+++ Material for this task +++
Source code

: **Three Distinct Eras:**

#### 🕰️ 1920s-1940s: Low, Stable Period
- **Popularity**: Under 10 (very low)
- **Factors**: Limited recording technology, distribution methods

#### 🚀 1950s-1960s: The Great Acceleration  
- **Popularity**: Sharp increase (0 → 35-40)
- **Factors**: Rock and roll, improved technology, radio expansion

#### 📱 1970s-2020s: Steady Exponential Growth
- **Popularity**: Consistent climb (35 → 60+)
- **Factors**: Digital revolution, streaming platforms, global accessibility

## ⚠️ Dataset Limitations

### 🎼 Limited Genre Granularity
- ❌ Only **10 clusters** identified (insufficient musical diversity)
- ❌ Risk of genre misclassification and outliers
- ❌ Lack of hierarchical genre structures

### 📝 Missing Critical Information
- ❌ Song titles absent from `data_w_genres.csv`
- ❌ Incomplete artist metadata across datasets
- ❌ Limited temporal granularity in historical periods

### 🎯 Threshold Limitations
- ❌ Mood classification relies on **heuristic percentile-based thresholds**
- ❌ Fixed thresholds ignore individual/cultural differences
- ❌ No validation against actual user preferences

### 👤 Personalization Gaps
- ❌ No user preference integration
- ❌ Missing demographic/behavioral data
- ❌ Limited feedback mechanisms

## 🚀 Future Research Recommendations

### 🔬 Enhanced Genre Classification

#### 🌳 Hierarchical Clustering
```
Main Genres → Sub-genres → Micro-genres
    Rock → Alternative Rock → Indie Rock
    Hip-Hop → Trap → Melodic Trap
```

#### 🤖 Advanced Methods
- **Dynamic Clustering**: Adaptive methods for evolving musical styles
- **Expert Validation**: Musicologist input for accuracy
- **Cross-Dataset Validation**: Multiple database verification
+++
▶ Exercise directions:
With the first line being the one containing "#### 🕰️ 1920s-1940s: Low, Stable Period" and the last line the one containing "### 📝 Missing Critical Information", transcribe exactly the lines above that fall in that range.

▶ Answer box:
#### 🕰️ 1920s-1940s: Low, Stable Period
- **Popularity**: Under 10 (very low)
- **Factors**: Limited recording technology, distribution methods

#### 🚀 1950s-1960s: The Great Acceleration  
- **Popularity**: Sharp increase (0 → 35-40)
- **Factors**: Rock and roll, improved technology, radio expansion

#### 📱 1970s-2020s: Steady Exponential Growth
- **Popularity**: Consistent climb (35 → 60+)
- **Factors**: Digital revolution, streaming platforms, global accessibility

## ⚠️ Dataset Limitations

### 🎼 Limited Genre Granularity
- ❌ Only **10 clusters** identified (insufficient musical diversity)
- ❌ Risk of genre misclassification and outliers
- ❌ Lack of hierarchical genre structures

### 📝 Missing Critical Information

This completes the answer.